Conclusions/significance: A new model is proposed that uses optic flow cues to detect motion discontinuities and object occlusion. We suggest that by combining these results for motion discontinuities and object occlusion, object segmentation within the model can be improved. This idea could also be applied in other models for object segmentation. In addition, we discuss how this model is related to neurophysiological findings. The model was successfully tested both with artificial and real sequences including self and object motion.

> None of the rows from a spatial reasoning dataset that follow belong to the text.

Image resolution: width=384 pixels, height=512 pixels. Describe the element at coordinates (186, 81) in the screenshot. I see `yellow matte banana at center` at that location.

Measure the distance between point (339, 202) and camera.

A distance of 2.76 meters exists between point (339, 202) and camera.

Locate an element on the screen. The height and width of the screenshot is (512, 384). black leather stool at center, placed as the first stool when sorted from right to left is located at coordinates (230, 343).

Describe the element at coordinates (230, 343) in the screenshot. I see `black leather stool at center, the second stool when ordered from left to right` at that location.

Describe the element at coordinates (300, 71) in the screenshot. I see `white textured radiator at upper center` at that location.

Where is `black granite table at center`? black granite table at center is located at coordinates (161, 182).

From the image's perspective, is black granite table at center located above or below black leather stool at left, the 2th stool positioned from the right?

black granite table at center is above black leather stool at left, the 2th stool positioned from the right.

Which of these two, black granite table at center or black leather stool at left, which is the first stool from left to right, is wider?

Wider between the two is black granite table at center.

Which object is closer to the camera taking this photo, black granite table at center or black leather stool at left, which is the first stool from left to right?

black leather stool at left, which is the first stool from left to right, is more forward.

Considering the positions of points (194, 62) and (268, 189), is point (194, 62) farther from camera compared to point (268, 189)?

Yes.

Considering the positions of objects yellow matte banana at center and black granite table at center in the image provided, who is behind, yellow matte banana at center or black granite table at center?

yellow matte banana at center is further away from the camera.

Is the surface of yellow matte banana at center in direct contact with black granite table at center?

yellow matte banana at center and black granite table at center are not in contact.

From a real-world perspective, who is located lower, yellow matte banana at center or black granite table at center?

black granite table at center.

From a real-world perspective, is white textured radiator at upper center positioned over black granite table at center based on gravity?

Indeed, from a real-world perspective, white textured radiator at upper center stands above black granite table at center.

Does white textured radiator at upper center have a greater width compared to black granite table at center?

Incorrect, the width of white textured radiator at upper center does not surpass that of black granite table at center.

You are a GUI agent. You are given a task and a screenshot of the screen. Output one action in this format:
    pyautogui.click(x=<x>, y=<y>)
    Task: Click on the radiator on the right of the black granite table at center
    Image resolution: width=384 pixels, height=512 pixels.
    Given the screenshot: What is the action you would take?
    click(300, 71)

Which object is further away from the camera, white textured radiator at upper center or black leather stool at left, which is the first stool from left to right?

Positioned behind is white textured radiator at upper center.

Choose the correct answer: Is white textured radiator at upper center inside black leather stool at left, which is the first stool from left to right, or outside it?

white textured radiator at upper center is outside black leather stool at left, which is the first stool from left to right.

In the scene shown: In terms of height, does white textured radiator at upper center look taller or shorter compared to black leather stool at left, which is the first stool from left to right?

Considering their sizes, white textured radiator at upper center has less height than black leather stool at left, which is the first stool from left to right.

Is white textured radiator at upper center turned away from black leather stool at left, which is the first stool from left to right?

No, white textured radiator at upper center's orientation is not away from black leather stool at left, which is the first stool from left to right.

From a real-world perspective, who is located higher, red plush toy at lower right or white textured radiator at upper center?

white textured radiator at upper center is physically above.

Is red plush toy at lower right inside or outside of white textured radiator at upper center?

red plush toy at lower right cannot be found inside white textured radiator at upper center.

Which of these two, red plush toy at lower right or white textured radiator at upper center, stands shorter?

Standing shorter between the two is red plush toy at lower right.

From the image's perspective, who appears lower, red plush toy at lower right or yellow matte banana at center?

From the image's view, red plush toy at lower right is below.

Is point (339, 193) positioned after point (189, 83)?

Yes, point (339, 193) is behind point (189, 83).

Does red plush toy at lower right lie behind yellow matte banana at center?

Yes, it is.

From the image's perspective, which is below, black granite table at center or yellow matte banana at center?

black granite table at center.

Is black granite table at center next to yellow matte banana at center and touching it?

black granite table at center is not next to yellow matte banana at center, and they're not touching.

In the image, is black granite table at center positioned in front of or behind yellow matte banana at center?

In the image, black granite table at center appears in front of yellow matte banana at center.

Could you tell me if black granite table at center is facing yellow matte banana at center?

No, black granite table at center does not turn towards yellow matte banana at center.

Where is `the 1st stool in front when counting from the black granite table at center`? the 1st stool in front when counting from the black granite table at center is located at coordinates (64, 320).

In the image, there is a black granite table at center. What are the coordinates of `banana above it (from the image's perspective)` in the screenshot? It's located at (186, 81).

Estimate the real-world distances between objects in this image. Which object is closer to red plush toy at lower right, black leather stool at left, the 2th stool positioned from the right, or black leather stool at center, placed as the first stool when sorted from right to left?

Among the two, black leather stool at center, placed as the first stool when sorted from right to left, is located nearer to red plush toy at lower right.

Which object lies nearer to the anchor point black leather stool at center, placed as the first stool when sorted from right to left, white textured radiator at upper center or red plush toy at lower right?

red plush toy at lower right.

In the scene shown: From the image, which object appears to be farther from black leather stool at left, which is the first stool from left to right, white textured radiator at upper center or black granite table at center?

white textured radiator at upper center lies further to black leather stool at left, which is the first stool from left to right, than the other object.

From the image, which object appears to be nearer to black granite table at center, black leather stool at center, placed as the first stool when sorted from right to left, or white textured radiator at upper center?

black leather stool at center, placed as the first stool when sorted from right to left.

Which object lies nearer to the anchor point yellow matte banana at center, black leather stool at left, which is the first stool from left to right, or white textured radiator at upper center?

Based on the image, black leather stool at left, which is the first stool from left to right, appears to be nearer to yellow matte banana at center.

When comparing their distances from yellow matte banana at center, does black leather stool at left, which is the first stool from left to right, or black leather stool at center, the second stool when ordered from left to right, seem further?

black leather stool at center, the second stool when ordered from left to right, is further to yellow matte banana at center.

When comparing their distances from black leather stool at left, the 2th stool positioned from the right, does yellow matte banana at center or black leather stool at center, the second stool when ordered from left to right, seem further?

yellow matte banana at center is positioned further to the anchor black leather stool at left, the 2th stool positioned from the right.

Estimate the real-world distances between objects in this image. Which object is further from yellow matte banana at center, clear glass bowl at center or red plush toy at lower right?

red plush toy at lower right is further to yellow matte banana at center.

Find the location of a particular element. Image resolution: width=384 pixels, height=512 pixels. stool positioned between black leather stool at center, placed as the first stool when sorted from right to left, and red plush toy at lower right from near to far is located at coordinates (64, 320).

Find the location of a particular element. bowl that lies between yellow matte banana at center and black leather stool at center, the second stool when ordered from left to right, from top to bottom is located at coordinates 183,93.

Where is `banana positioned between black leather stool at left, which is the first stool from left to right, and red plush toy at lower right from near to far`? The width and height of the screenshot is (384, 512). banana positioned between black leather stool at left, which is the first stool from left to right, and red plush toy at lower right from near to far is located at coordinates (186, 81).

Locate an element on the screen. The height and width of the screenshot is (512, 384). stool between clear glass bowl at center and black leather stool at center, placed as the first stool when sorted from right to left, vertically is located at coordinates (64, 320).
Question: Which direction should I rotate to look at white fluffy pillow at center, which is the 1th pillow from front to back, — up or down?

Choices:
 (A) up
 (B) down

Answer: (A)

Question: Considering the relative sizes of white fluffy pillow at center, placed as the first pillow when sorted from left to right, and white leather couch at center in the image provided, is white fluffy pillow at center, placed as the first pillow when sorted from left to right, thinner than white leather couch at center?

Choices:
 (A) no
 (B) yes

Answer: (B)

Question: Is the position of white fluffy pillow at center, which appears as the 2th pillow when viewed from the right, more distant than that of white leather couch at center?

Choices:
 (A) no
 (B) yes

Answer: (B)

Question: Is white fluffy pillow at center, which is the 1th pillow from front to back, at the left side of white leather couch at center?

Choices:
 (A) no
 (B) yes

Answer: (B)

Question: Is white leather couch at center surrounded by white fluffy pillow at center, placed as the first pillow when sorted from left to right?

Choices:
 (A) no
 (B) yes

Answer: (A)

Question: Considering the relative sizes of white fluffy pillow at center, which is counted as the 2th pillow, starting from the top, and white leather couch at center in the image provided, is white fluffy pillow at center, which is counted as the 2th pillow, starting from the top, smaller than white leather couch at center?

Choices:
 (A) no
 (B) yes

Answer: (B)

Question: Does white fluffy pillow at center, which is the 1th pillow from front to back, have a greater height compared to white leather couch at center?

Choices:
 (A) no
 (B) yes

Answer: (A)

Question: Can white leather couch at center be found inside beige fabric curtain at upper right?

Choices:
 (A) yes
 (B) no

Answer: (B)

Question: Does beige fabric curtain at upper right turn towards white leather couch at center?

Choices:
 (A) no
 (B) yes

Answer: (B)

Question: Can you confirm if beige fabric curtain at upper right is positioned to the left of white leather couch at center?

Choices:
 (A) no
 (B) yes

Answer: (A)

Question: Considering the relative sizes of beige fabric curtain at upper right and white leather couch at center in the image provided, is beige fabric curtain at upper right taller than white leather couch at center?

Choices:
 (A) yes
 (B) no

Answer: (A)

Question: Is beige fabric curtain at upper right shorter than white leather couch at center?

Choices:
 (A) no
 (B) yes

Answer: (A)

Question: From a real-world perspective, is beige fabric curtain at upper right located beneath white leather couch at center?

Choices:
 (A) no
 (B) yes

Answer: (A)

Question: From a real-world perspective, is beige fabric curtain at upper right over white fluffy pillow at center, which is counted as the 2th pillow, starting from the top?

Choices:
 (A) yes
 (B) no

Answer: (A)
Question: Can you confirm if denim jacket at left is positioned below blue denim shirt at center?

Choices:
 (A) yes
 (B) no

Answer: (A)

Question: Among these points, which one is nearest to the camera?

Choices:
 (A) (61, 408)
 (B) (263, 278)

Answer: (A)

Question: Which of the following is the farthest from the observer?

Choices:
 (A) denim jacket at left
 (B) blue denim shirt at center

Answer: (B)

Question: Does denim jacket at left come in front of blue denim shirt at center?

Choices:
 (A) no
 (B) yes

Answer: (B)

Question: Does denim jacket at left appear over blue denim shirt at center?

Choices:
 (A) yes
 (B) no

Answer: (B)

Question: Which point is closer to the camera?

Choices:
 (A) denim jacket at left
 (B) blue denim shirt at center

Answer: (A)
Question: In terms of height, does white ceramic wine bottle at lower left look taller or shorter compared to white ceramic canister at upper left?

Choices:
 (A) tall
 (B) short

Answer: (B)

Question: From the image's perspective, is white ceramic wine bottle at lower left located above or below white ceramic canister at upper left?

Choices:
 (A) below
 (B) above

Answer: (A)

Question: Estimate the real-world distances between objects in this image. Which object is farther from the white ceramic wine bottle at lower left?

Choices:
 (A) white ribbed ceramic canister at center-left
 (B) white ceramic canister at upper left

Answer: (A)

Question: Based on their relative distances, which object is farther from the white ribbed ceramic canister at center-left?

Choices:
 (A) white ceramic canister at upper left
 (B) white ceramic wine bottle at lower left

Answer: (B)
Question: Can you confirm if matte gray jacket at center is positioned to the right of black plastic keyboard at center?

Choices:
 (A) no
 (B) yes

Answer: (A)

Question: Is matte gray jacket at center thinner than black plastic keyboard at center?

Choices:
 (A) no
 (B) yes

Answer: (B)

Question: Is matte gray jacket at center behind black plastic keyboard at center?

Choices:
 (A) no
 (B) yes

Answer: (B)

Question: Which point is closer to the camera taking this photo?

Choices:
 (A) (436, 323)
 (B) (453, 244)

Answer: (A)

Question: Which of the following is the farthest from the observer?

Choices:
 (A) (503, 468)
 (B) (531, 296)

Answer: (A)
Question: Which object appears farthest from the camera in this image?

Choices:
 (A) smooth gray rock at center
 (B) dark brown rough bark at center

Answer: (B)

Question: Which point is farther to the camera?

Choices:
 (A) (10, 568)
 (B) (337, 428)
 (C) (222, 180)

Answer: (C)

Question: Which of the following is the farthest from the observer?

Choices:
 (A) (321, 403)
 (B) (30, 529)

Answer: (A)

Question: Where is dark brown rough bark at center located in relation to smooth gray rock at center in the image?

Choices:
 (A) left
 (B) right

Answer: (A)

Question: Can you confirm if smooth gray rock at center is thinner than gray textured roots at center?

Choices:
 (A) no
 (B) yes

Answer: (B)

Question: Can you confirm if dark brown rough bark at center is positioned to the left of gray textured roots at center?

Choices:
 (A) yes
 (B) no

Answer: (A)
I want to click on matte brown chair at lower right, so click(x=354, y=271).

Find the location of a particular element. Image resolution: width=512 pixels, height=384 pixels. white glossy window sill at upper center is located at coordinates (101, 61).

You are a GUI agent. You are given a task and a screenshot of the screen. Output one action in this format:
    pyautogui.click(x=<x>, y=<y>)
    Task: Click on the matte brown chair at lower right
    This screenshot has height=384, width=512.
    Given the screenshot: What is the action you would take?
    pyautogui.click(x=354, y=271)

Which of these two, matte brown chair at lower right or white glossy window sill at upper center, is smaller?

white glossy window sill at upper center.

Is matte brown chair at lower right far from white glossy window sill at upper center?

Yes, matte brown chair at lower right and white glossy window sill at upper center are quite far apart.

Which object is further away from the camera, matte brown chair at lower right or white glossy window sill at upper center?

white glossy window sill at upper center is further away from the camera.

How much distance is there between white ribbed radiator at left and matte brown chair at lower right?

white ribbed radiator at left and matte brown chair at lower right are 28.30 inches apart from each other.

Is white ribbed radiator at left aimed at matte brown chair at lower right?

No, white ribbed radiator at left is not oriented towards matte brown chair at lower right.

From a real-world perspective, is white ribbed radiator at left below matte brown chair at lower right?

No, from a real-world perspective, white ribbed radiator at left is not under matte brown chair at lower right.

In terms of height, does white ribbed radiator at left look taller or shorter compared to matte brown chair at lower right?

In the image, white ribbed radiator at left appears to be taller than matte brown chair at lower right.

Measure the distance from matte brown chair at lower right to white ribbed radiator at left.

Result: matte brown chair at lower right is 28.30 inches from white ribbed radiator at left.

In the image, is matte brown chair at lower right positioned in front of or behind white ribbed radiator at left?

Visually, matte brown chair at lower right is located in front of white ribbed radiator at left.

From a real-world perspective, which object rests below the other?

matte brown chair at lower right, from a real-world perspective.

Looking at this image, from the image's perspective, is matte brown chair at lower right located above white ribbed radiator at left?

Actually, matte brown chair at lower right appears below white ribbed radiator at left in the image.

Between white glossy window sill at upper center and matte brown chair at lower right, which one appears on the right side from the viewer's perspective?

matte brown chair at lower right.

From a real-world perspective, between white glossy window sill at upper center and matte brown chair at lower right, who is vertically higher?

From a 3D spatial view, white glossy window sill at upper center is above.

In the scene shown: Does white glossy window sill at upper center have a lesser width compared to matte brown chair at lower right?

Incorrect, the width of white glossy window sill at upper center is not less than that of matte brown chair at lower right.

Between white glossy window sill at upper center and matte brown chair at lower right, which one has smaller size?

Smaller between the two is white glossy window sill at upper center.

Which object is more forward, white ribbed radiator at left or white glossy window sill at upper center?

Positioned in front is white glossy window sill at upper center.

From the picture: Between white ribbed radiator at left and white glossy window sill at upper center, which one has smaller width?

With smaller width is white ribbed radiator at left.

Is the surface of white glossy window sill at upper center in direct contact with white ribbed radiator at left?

Figure 1. 3D scenario with two objects.

This figure depicts a typical scenario for a person moving in a room. A static object (green) and a moving object (blue) are located in the room in front of the background. On the left, static occlusion regions with respect to the observer perspective are marked with gray overlay. Due to the spatial configuration the green object is partly covering the blue one, both objects are occluding the background texture. When the observer is moving forward, an expansional flow field is generated that is partly superimposed by the translational movement of the blue object. The optic flow, i.e. the projection of the 3D flow is shown on the projection plane. The alignment of the objects in the 2D projection is shown on the right. Here, also the kinetic occlusions generated by the movement of the blue object are depicted. On its left side, background texture is uncovered (disocclusion), on the right side it is temporarily covered (occlusion). Note, that the expansional flow leads to further kinetic occlusion regions along the outline of both objects, for simplicity this is not included in the sketch.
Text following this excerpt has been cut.